▶ _Try it_
Please write out part of the passage on genetically modified crops word for word, beginning at the words "The potential of" and stopping after "Solution We Need?".

To address these concerns (and others), the US National Academies of Sciences, Engineering, and Medicine (NASEM) published a comprehensive, 500-page report in 2016 that summarized the current scientific knowledge regarding genetically modified crops. The report, titled Genetically Engineered Crops: Experiences and Prospects, reviewed more than 900 research articles, in addition to public comments and expert testimony. NASEM’s GE Crop Report found “no substantiated evidence of a difference in risks to human health between current commercially available genetically engineered (GE) crops and conventionally bred crops, nor did it find conclusive cause-and-effect evidence of environmental problems from the GE crops.” Additionally, the UN’s Food and Agriculture Organization has concluded that risks to human and animal health from the use of GMOs are negligible. The scientific consensus on genetically modified crops is quite clear: they are safe for human consumption.
The potential of genetically modified crops to be allergenic is one of the potential adverse health effects, and it should continue to be studied, especially because some scientific evidence indicates that animals fed genetically modified crops have been harmed. NASEM’s GE Crop Report concluded that when developing new crops, it is the product that should be studied for potential health and environmental risks, not the process that achieved that product. What this means is, because both traditional breeding practices and modern genetic engineering produce new traits through genetic modification, they both present potential risks. Thus, for the safety of the environment and human health, both should be adequately studied.
Are Genetically Modified Crops the Solution We Need?

▶ _Dataset records_
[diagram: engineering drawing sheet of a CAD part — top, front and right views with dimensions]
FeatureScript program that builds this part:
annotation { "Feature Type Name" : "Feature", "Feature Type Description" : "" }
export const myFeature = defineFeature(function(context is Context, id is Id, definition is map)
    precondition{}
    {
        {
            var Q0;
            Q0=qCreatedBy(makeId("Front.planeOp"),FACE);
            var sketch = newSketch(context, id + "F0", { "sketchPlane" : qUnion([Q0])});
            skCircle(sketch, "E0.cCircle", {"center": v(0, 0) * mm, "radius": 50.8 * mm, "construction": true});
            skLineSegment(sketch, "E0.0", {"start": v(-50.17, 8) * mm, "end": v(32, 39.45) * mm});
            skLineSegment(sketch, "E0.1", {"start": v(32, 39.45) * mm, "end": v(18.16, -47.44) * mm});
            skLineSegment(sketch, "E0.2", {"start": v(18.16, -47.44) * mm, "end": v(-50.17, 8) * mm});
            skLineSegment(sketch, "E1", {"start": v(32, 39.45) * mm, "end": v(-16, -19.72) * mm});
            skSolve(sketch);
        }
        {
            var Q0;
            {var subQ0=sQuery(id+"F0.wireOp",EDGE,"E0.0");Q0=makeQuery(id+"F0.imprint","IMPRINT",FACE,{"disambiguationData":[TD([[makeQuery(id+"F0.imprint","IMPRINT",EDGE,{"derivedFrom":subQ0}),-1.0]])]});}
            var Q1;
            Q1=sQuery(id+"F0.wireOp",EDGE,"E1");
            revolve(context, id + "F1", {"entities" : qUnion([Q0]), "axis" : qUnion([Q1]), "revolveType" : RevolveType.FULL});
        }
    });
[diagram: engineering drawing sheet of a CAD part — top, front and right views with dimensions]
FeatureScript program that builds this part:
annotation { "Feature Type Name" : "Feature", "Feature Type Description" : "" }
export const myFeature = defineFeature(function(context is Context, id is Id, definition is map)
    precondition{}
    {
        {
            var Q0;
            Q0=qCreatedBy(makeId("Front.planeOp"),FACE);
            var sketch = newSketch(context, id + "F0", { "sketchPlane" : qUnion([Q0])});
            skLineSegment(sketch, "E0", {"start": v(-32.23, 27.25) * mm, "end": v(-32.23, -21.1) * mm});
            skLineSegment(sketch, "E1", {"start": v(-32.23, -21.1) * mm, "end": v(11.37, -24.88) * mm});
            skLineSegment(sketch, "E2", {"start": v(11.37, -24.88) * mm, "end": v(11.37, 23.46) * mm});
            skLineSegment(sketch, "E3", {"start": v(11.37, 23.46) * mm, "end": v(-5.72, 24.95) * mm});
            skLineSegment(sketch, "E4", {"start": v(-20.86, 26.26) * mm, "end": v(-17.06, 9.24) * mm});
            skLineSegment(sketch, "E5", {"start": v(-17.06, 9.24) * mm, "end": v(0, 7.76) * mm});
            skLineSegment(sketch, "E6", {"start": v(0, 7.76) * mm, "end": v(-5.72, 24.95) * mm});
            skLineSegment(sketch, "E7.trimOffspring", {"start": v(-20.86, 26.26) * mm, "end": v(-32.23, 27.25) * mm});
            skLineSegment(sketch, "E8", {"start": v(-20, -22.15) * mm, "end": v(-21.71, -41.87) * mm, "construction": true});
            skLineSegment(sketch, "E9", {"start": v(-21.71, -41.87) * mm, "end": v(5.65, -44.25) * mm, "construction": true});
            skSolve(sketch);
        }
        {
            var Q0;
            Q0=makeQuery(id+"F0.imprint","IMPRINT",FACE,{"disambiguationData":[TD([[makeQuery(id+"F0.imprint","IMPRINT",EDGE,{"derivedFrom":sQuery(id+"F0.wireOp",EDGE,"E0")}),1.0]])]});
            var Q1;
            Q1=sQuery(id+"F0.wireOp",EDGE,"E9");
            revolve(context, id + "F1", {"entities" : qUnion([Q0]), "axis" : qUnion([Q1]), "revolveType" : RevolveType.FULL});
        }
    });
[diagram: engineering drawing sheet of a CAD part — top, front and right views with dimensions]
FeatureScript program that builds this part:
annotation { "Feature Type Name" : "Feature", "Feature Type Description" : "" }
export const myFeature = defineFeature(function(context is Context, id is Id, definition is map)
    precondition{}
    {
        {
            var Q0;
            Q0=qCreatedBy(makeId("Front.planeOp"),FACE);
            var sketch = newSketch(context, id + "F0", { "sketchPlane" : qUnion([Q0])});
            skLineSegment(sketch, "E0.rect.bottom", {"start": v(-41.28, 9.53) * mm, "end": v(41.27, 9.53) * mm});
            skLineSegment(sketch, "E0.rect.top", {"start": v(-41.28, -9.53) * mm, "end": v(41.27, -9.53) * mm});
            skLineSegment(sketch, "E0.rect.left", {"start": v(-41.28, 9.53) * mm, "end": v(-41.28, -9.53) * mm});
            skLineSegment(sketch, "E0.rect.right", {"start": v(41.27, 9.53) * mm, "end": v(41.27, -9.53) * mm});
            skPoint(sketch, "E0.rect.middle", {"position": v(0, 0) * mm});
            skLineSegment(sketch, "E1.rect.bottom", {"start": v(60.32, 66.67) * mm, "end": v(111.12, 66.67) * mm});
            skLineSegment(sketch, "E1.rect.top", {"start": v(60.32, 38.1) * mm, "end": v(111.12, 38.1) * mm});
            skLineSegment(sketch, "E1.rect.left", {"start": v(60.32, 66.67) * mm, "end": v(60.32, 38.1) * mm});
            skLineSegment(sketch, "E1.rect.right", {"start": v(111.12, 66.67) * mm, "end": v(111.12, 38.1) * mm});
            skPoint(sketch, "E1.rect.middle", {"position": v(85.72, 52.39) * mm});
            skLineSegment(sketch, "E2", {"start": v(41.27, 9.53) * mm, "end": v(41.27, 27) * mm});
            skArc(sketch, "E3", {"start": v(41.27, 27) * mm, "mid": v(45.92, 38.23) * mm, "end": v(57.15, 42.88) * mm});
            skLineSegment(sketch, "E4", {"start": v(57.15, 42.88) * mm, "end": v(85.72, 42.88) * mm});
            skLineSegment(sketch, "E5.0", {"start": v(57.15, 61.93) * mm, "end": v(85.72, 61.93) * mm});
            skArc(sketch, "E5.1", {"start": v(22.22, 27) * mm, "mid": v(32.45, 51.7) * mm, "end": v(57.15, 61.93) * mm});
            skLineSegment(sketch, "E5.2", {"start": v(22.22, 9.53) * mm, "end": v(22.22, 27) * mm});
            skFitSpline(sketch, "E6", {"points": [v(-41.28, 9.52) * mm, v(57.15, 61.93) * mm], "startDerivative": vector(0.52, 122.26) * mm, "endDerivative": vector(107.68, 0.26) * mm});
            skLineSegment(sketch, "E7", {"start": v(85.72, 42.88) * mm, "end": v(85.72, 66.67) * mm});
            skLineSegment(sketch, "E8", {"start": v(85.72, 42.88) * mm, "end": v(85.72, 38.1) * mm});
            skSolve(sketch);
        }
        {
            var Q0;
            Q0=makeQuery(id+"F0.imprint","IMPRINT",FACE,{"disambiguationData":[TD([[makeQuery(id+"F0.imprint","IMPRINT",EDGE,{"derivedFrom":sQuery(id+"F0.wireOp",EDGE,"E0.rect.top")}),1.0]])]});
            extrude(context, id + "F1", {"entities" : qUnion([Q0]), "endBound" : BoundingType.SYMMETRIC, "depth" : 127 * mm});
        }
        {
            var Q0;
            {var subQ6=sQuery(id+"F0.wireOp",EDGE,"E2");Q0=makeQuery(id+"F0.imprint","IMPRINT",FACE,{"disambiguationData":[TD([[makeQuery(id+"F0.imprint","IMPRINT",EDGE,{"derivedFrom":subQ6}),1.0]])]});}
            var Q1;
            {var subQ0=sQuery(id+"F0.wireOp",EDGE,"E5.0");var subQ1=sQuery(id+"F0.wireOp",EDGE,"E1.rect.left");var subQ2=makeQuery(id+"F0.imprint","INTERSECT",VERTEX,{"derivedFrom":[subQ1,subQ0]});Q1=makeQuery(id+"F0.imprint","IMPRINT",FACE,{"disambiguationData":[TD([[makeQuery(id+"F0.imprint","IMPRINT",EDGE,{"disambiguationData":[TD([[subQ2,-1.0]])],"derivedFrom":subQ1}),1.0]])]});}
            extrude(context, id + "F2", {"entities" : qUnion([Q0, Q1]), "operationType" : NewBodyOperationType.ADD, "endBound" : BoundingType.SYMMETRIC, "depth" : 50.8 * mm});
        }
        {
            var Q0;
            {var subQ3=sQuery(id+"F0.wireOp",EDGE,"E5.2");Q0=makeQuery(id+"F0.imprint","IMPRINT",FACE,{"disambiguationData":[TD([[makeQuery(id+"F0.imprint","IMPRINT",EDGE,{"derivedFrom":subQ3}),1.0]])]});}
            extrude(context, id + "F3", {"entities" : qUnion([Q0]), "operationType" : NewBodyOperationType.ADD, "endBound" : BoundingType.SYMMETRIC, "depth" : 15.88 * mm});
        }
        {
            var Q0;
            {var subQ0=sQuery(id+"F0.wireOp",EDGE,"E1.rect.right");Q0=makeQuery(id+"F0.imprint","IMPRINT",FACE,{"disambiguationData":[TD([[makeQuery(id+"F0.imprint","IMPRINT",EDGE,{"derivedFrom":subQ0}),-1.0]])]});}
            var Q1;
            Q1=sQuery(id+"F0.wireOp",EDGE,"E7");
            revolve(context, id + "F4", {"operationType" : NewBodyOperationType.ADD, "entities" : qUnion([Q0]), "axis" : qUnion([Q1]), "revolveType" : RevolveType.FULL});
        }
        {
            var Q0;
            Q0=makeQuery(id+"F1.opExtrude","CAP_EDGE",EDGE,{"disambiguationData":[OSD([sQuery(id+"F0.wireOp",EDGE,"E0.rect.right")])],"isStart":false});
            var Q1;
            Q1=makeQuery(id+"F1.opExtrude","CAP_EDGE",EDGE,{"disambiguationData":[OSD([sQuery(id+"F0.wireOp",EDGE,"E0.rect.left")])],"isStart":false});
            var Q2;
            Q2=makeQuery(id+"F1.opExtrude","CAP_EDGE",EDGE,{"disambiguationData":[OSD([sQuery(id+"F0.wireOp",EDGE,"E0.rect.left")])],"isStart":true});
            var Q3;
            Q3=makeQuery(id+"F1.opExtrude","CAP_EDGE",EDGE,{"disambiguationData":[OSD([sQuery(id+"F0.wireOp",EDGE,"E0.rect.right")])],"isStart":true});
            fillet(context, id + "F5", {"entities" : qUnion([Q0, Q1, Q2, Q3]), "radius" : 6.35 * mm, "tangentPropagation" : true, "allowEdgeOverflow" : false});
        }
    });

▶ _Output for this task_
The potential of genetically modified crops to be allergenic is one of the potential adverse health effects, and it should continue to be studied, especially because some scientific evidence indicates that animals fed genetically modified crops have been harmed. NASEM’s GE Crop Report concluded that when developing new crops, it is the product that should be studied for potential health and environmental risks, not the process that achieved that product. What this means is, because both traditional breeding practices and modern genetic engineering produce new traits through genetic modification, they both present potential risks. Thus, for the safety of the environment and human health, both should be adequately studied.
Are Genetically Modified Crops the Solution We Need?